The prospect of losses for U.S. banks, following hedge fund Archegos Capital’s default on margin calls, also had market participants concerned.
U.S. money market funds received a net $50.35 billion in the week to March 31, after an over $60 billion inflow in the previous week, data from Refinitiv Lipper showed.
On the other hand, investments into U.S. equity funds tumbled to $4.62 billion, a 67% decline from the previous week, as U.S. Treasury yields surged.

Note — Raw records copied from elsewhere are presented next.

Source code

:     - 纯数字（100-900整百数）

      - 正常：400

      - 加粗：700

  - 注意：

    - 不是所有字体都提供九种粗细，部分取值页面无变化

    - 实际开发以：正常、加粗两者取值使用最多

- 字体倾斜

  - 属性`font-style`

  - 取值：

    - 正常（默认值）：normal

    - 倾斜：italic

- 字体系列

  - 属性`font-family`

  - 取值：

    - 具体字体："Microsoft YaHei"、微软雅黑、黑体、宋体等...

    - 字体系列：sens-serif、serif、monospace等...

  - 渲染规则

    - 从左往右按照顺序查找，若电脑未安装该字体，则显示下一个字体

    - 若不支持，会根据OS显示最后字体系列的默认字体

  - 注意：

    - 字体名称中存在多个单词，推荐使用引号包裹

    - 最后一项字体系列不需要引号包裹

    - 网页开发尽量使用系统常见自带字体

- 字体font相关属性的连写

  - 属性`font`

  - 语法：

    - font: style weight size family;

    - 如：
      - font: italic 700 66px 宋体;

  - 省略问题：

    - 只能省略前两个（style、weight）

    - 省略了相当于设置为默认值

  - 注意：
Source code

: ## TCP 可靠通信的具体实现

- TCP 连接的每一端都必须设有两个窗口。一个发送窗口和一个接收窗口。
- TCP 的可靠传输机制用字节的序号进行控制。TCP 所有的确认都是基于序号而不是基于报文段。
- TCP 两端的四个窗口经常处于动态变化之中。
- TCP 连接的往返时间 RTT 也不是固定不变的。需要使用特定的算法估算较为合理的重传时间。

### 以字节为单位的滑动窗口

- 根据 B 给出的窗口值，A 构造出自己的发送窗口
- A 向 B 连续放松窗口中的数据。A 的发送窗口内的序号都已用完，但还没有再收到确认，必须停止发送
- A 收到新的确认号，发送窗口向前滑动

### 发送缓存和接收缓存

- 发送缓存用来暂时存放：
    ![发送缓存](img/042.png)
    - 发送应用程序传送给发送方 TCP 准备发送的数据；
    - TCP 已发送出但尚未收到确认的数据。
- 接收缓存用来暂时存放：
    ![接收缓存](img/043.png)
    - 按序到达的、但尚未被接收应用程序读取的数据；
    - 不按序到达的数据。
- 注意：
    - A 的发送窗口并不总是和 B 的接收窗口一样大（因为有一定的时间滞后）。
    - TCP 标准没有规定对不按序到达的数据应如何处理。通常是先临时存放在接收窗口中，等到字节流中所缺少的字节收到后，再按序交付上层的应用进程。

U.S. growth funds, which house most of the high-flying technology-related stocks, faced outflows of about $3.49 billion.
Higher yields tend to hurt the flow of money into growth sectors, as they lower the present value of the future cash flows of growth stocks.
However, value funds, which have cyclical sectors such as financials and industrials, attracted inflows on hopes that swift vaccinations, a massive U.S. fiscal stimulus program and U.S. President Joe Biden’s push to improve infrastructure would aid a faster recovery.
The financials and industrials sectors saw inflows of $1.76 billion and $1.04 billion, respectively, the data showed.
U.S bond funds received inflows of $8.5 billion last week. U.S. taxable bond funds saw $7.37 billion worth of net buying, while U.S. municipal bond funds had $1.1 billion.
U.S. high-yield bonds lured inflows of over $1 billion after witnessing heavy outflows in the previous week.